------ Given passage
Enabling Self-Improving Agents to Learn at Test Time With Human-In-The-Loop Guidance

Large language model (LLM) agents often struggle in environments where rules and required domain knowledge frequently change, such as regulatory compliance and user risk screening. Current approaches—like offline fine-tuning and standard prompting—are insufficient because they cannot effectively adapt to new knowledge during actual operation. To address this limitation, we propose the Adaptive Reflective Interactive Agent (ARIA)1, an LLM agent framework designed specifically to continuously learn updated domain knowledge at test time. ARIA assesses its own uncertainty through structured self-dialogue, proactively identifying knowledge gaps and requesting targeted explanations or corrections from human experts. It then systematically updates an internal, timestamped knowledge repository with provided human guidance, detecting and resolving conflicting or outdated knowledge through comparisons and clarification queries. We evaluate ARIA on the realistic customer due diligence name screening task on TikTok Pay, alongside publicly available dynamic knowledge tasks. Results demonstrate significant improvements in adaptability and accuracy compared to baselines using standard offline fine-tuning and existing self-improving agents.

The challenge lies in endowing agents with the capacity for continuous learning and adaptation directly during their deployment (at test time). To bridge this gap, we propose the Adaptive Reflective Interactive Agent (ARIA), a general-purpose framework designed to enable effective LLM learning at test time through structured self-assessment and human-in-the-loop interactions. Specifically, ARIA utilizes structured self-evaluation to detect its gaps or uncertainties, proactively engages human experts for targeted guidance, and systematically integrates obtained human knowledge through a carefully managed internal knowledge base organized by timestamps and flagging mechanisms for outdated or conflicting information.

Intelligent Guidance Solicitation. Rather than using fixed heuristics or confidence scoring thresholds, ARIA initiates a structured internal questionand- answer self-dialogue. Upon producing an initial preliminary judgment, ARIA responds to reflective questions about the clarity and reliability of its reasoning, identifying implicit assumptions, questioning whether it possesses suitable domain knowledge, and recalling prior related experiences. This approach clearly highlights knowledge gaps and uncertainties, which directly motivates targeted human assistance.
------------
▶ Task list
A: In the ARIA passage, what realistic task on TikTok Pay is ARIA evaluated on?
B: Duplicate the ARIA passage between "Intelligent Guidance Solicitation." and "targeted human assistance.", inclusive.
C: Why does the ARIA passage say that offline fine-tuning and standard prompting are insufficient for LLM agents?
------ Dataset entries
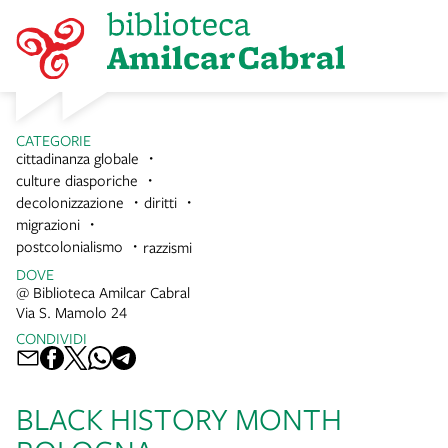
CATEGORIE
cittadinanza globale
culture diasporiche
decolonizzazione
diritti
migrazioni
postcolonialismo
razzismi
DOVE
@ Biblioteca Amilcar Cabral
Via S. Mamolo 24
CONDIVIDI
BLACK HISTORY MONTH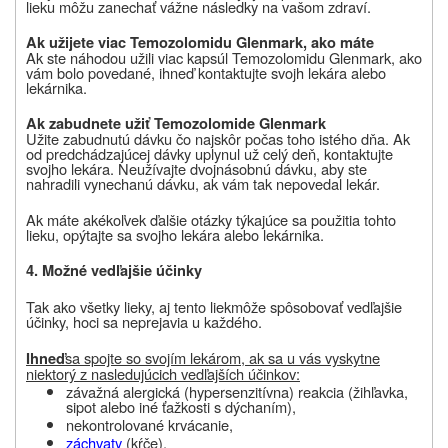
lieku môžu zanechať vážne následky na vašom zdraví.
Ak užijete viac Temozolomidu Glenmark, ako máte
Ak ste náhodou užili viac kapsúl
Temozolomidu Glenmark
, ako
vám bolo povedané, ihneď kontaktujte svojh lekára alebo
lekárnika.
Ak zabudnete užiť Temozolomide Glenmark
Užite zabudnutú dávku čo najskôr počas toho istého dňa. Ak
od predchádzajúcej dávky uplynul už celý deň, kontaktujte
svojho lekára. Neužívajte dvojnásobnú dávku, aby ste
nahradili vynechanú dávku, ak vám tak nepovedal lekár.
Ak máte akékoľvek ďalšie otázky týkajúce sa použitia tohto
lieku, opýtajte sa svojho lekára alebo lekárnika.
4. Možné vedľajšie účinky
Tak ako všetky lieky, aj
tento liek
môže spôsobovať vedľajšie
účinky, hoci sa neprejavia u každého.
sa spojte so svojím lekárom, ak sa u vás vyskytne
Ihneď
niektorý z nasledujúcich vedľajších účinkov:
závažná alergická (hypersenzitívna) reakcia (žihľavka,
sipot alebo iné ťažkosti s dýchaním),
nekontrolované krvácanie,
záchvaty
(kŕče),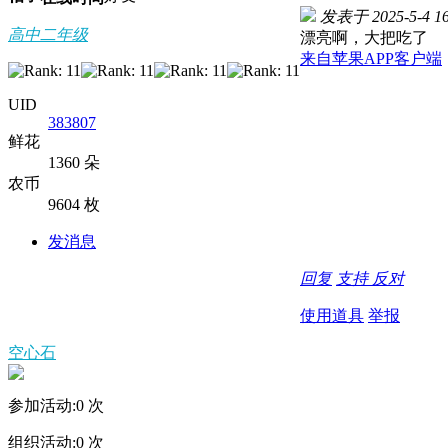
发表于 2025-5-4 16
高中二年级
漂亮啊，大把吃了
来自苹果APP客户端
UID
383807
鲜花
1360 朵
农币
9604 枚
发消息
回复
支持
反对
使用道具
举报
空心石
参加活动:
0
次
组织活动:
0
次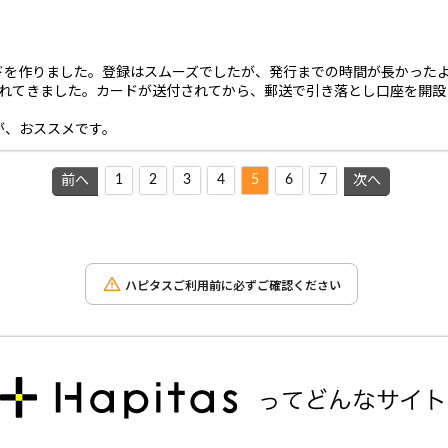
ドを作りました。登録はスムーズでしたが、発行までの時間が長かった
られてきました。カードが送付されてから、郵送で引き落とし口座を開設
が、おススメです。
1
2
3
4
5
6
7
前へ
次へ
ハピタスご利用前に必ずご確認ください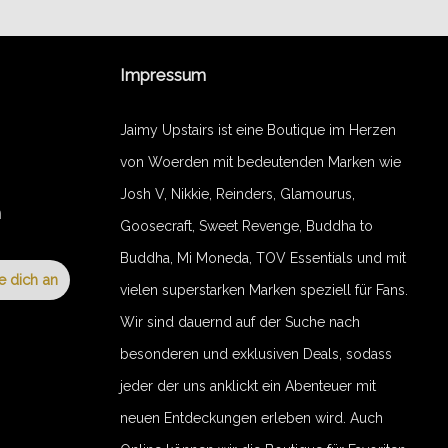
Impressum
Jaimy Upstairs ist eine Boutique im Herzen
von Woerden mit bedeutenden Marken wie
Josh V, Nikkie, Reinders, Glamourus,
n
Goosecraft, Sweet Revenge, Buddha to
Buddha, Mi Moneda, TOV Essentials und mit
e dich an
vielen superstarken Marken speziell für Fans.
Wir sind dauernd auf der Suche nach
besonderen und exklusiven Deals, sodass
jeder der uns anklickt ein Abenteuer mit
neuen Entdeckungen erleben wird. Auch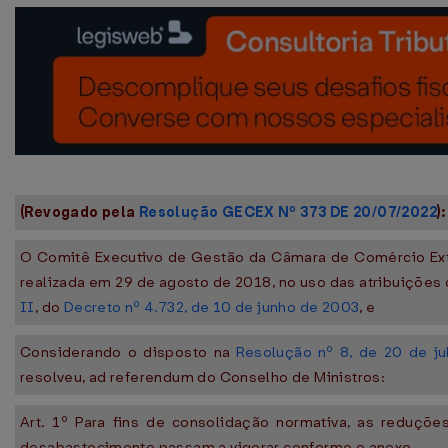
(Revogado pela
Resolução GECEX Nº 373 DE 20/07/2022
):
O Comitê Executivo de Gestão da Câmara de Comércio Exte
realizada em 29 de agosto de 2018, no uso das atribuições
II
, do
Decreto nº 4.732, de 10 de junho de 2003
, e
Considerando o disposto na
Resolução nº 8, de 20 de j
resolveu, ad referendum do Conselho de Ministros:
Art. 1º Para fins de consolidação normativa, as reduçõ
desabastecimento passam a vigorar conforme o anexo.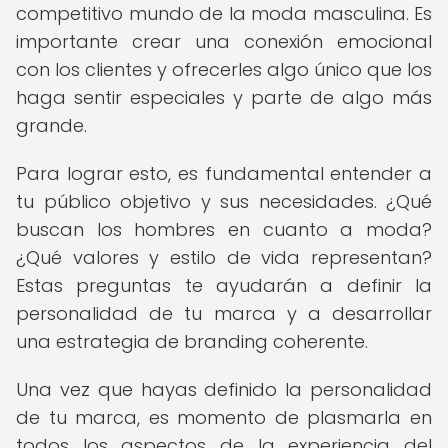
competitivo mundo de la moda masculina. Es
importante crear una conexión emocional
con los clientes y ofrecerles algo único que los
haga sentir especiales y parte de algo más
grande.
Para lograr esto, es fundamental entender a
tu público objetivo y sus necesidades. ¿Qué
buscan los hombres en cuanto a moda?
¿Qué valores y estilo de vida representan?
Estas preguntas te ayudarán a definir la
personalidad de tu marca y a desarrollar
una estrategia de branding coherente.
Una vez que hayas definido la personalidad
de tu marca, es momento de plasmarla en
todos los aspectos de la experiencia del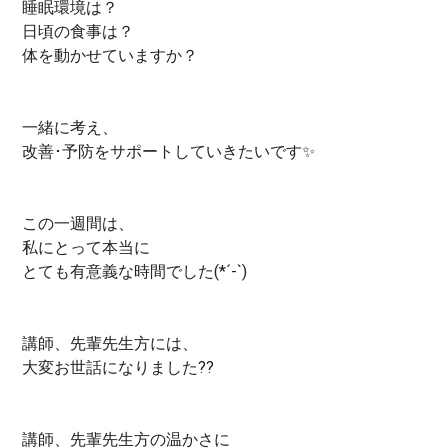
睡眠環境は？
日頃の食事は？
体を動かせていますか？
一緒に考え、
改善･予防をサポートしていきたいです✨
この一週間は、
私にとって本当に
とても有意義な時間でした(*´-`)
講師、先輩先生方には、
大変お世話になりました??
講師、先輩先生方の温かさに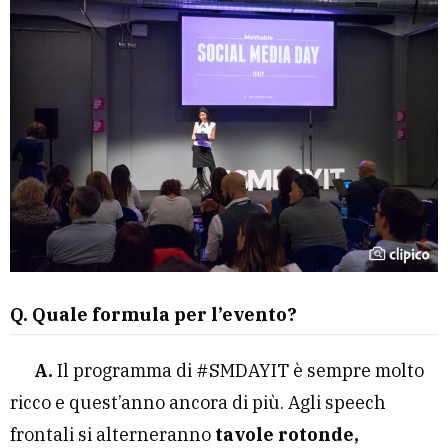
Q. Quale formula per l’evento?
A.
Il programma di #SMDAYIT è sempre molto
ricco e quest’anno ancora di più. Agli speech
frontali si alterneranno
tavole rotonde,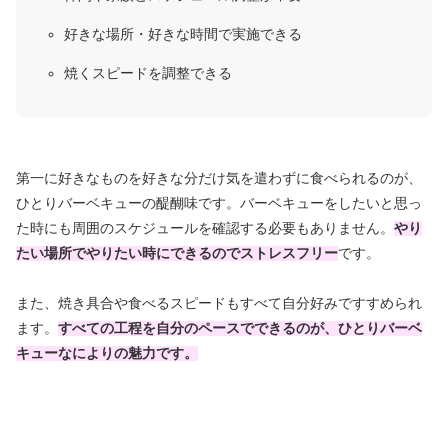
好きな場所・好きな時間で実施できる
焼くスピードを調整できる
第一に好きなものを好きな分だけ気を遣わずに食べられるのが、
ひとりバーベキューの醍醐味です。バーベキューをしたいと思っ
た時にも周囲のスケジュールを確認する必要もありません。
やり
たい場所でやりたい時にできるのでストレスフリー
です。
また、焼き具合や食べるスピードもすべて自分好みですすめられ
ます。
すべての工程を自分のペースでできるのが、ひとりバーベ
キューなによりの魅力です。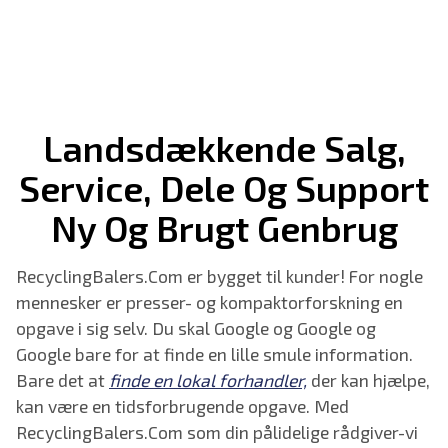
Landsdækkende Salg,
Service, Dele Og Support
Ny Og Brugt
Genbrug
RecyclingBalers.Com er bygget til kunder! For nogle
mennesker er presser- og kompaktorforskning en
opgave i sig selv. Du skal Google og Google og
Google bare for at finde en lille smule information.
Bare det at
finde en lokal forhandler,
der kan hjælpe,
kan være en tidsforbrugende opgave. Med
RecyclingBalers.Com som din pålidelige rådgiver-vi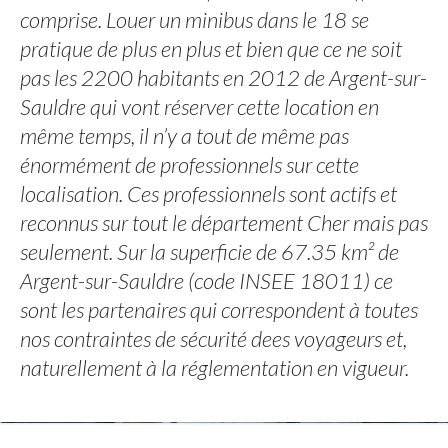
comprise. Louer un minibus dans le 18 se
pratique de plus en plus et bien que ce ne soit
pas les 2200 habitants en 2012 de Argent-sur-
Sauldre qui vont réserver cette location en
même temps, il n’y a tout de même pas
énormément de professionnels sur cette
localisation. Ces professionnels sont actifs et
reconnus sur tout le département Cher mais pas
seulement. Sur la superficie de 67.35 km² de
Argent-sur-Sauldre (code INSEE 18011) ce
sont les partenaires qui correspondent à toutes
nos contraintes de sécurité dees voyageurs et,
naturellement à la réglementation en vigueur.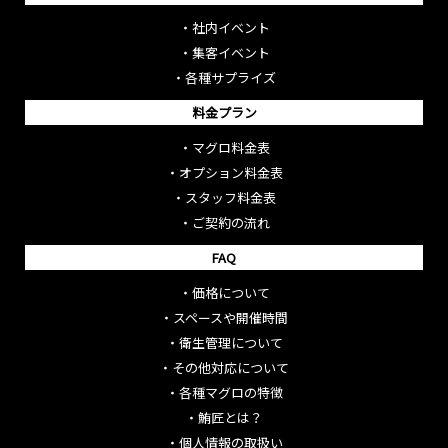
・
社内イベント
・
集客イベント
・
各種サプライズ
料金プラン
・
マグロ料金表
・
オプション料金表
・
スタッフ料金表
・
ご契約の流れ
FAQ
・
価格について
・
スペースや開催時間
・
衛生管理について
・
その他対応について
・
各種マグロの特徴
・
鮪匠とは？
・
個人情報の取扱い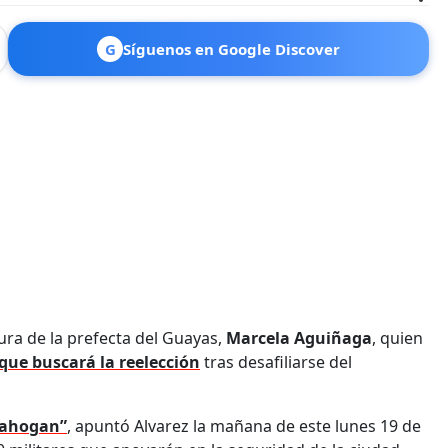
G
Síguenos en Google Discover
stura de la prefecta del Guayas,
Marcela Aguiñaga
, quien
 que buscará la reelección
tras desafiliarse del
e ahogan”
, apuntó Alvarez la mañana de este lunes 19 de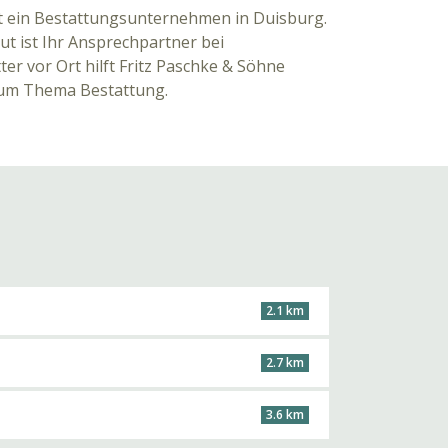
st ein Bestattungsunternehmen in Duisburg.
ut ist Ihr Ansprechpartner bei
ter vor Ort hilft Fritz Paschke & Söhne
zum Thema Bestattung.
2.1 km
2.7 km
3.6 km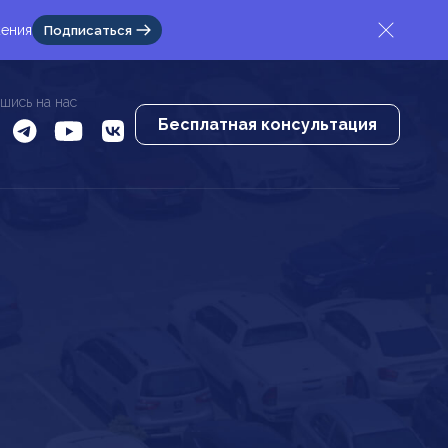
жения
Подписаться
шись на нас
Бесплатная консультация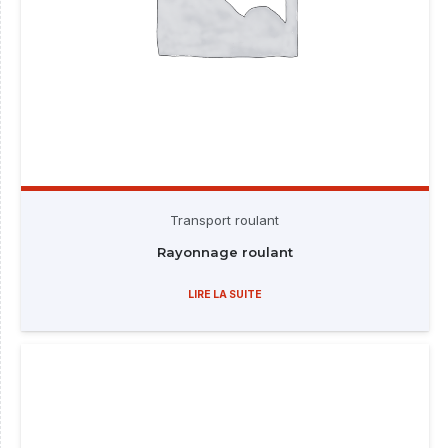
Transport roulant
Rayonnage roulant
LIRE LA SUITE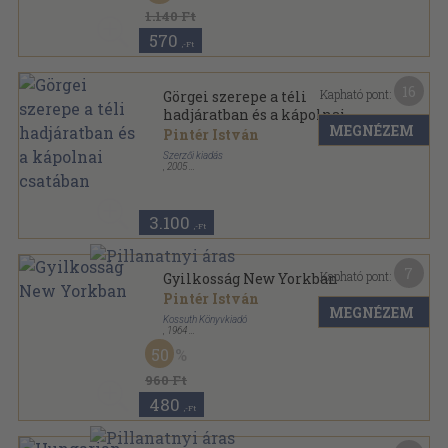
1.140 Ft
570
,-Ft
16
Kapható pont:
Görgei szerepe a téli
hadjáratban és a kápolnai
MEGNÉZEM
csatában
Pintér István
Szerzői kiadás
,
2005
Ragasztott papírkötés
,
51
oldal
3.100
,-Ft
7
Kapható pont:
Gyilkosság New Yorkban
Pintér István
MEGNÉZEM
Kossuth Könyvkiadó
,
1964
Tűzött kötés
,
126
oldal
50
960 Ft
480
,-Ft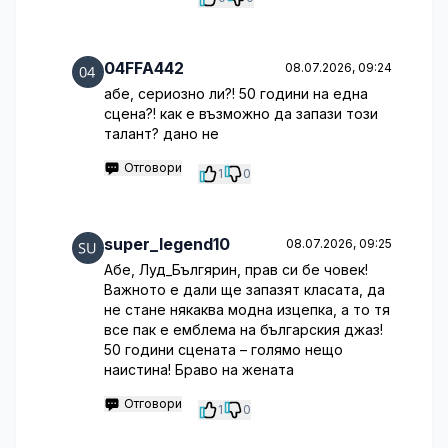
04FFA442
08.07.2026, 09:24
абе, сериозно ли?! 50 години на една
сцена?! как е възможно да запази този
талант? дано не
Отговори
1
0
super_legend10
08.07.2026, 09:25
Абе, Луд_Бългярин, прав си бе човек!
Важното е дали ще запазят класата, да
не стане някаква модна изцепка, а то тя
все пак е емблема на българския джаз!
50 години сцената – голямо нещо
наистина! Браво на жената
Отговори
1
0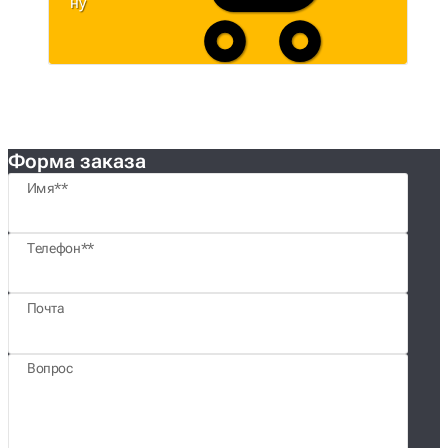
ну
Форма заказа
Имя*
Телефон*
Почта
Вопрос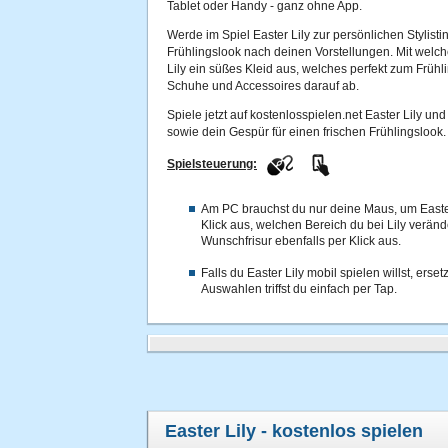
Tablet oder Handy - ganz ohne App.
Werde im Spiel Easter Lily zur persönlichen Stylisti
Frühlingslook nach deinen Vorstellungen. Mit welche
Lily ein süßes Kleid aus, welches perfekt zum Frühli
Schuhe und Accessoires darauf ab.
Spiele jetzt auf kostenlosspielen.net Easter Lily und
sowie dein Gespür für einen frischen Frühlingslook.
Spielsteuerung:
Am PC brauchst du nur deine Maus, um Easter
Klick aus, welchen Bereich du bei Lily veränd
Wunschfrisur ebenfalls per Klick aus.
Falls du Easter Lily mobil spielen willst, erse
Auswahlen triffst du einfach per Tap.
Easter Lily
- kostenlos spielen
------------
▶ Answers by task
A: The customer due diligence name screening task.

B:
Intelligent Guidance Solicitation. Rather than using fixed heuristics or confidence scoring thresholds, ARIA initiates a structured internal questionand- answer self-dialogue. Upon producing an initial preliminary judgment, ARIA responds to reflective questions about the clarity and reliability of its reasoning, identifying implicit assumptions, questioning whether it possesses suitable domain knowledge, and recalling prior related experiences. This approach clearly highlights knowledge gaps and uncertainties, which directly motivates targeted human assistance.

C: These approaches cannot effectively adapt to new knowledge during actual operation. That is a problem in environments such as regulatory compliance and user risk screening, where rules and required domain knowledge frequently change.